Recently though, two women have made people have sit up and take notice of champions in fields other than cricket. Saina Nehwal in badminton and Sania Mirza on the tennis courts are two prime examples of a widening of the people's focus to include other sports.
Recently, amid the hype that accompanied the Cricket World Cup and the ongoing IPL T20 tournament, these two wonder women forced the limelight towards their outstanding achievements in their individual fields. Both Saina Nehwal (badminton singles) and Sania Mirza (tennis doubles) have risen to become world champions.

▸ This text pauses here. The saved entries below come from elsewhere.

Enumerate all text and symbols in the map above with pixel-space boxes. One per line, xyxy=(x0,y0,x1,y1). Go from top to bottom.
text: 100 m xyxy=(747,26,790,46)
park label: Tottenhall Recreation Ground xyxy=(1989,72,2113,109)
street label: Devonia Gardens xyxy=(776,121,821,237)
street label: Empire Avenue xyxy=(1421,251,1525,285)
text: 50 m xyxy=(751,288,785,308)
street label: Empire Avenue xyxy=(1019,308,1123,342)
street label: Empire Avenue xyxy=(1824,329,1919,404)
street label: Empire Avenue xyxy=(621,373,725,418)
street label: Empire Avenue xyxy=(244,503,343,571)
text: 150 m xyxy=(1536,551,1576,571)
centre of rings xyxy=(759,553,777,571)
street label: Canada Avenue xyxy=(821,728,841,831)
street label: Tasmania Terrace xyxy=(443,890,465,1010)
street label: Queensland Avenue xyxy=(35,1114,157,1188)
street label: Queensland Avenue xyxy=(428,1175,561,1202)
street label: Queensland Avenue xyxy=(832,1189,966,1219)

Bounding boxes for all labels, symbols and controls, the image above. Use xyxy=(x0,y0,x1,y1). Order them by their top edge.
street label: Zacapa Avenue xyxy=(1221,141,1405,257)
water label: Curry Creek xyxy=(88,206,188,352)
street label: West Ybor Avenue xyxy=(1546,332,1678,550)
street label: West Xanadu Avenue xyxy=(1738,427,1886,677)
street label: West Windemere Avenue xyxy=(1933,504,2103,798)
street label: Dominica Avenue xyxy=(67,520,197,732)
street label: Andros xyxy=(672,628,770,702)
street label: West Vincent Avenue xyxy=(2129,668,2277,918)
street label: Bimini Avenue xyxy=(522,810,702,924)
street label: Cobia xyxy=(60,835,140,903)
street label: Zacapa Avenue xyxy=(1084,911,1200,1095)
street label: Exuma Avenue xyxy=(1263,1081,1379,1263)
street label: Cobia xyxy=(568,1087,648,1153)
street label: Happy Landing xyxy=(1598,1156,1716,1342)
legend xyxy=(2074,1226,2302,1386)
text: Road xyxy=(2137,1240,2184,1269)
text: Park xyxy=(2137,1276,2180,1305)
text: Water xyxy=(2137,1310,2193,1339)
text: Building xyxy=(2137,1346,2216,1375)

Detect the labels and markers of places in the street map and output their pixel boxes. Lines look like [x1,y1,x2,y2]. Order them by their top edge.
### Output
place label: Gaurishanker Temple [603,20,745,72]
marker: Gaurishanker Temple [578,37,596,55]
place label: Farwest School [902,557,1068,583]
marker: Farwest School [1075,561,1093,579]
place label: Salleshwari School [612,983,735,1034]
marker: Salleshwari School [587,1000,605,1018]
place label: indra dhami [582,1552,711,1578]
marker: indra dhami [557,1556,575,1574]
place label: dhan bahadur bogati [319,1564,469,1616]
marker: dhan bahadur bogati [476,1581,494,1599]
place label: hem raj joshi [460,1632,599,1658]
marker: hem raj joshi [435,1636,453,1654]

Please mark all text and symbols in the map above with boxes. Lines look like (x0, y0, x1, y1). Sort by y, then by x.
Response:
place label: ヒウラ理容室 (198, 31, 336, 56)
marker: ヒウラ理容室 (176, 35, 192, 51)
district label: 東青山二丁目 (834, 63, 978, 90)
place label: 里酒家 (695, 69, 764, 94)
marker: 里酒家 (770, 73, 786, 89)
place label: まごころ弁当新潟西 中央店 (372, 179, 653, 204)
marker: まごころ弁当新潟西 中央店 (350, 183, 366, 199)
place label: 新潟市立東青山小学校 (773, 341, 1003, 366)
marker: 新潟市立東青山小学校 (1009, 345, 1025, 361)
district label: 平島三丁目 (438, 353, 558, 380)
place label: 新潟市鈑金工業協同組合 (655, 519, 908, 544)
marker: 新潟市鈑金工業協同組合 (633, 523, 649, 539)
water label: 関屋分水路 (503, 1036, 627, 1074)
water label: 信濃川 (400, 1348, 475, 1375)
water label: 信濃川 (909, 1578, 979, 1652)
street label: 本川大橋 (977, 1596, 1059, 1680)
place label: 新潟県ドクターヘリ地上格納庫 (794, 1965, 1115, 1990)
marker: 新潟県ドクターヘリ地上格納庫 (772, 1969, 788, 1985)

On the 28th of March, after Carolina Marin lost to Ratchanok Intanon in the second semi-finals of the Yonex-Sunrise India Open 2015, Saina Nehwal became the top player in women's badminton – she is currently ranked No. 1 in the world by the Badminton World Federation. Since 2010 no Indian player has come anywhere near the top. The only other to have achieved such success was Prakash Padukone. Saina Nehwal has won 14 international titles in her glorious career – she is the first Indian woman to make it to the finals of the All England Championship in Manchester and she won a bronze medal at the London Olympics. In 2010, she was awarded the Rajiv Gandhi Khel Ratna Award, the country's highest sporting honour.
Sania Mirza's hard work, too, has paid off. On the 12th of April this year, she finally earned the much-deserved World Number 1 ranking, after winning the Family Circle Cup in Charleston with her double's partner, the Swiss tennis player, Martina Hingis. Sania Mirza is the first Indian woman to achieve such a rank in the tennis doubles. Indian tennis has only seen Leander Paes and Mahesh Bhupathi conquer the top ranks in the 90s, through the men's doubles circuit, so Sania's success is unprecedented. She is also the first Indian woman to win a Grand Slam tournament.
So what does this say about our women players? It speaks of their strength, determination and hard work. It also speaks of untapped potential in the country, the kind we need to recognise, take pride in, support and promote.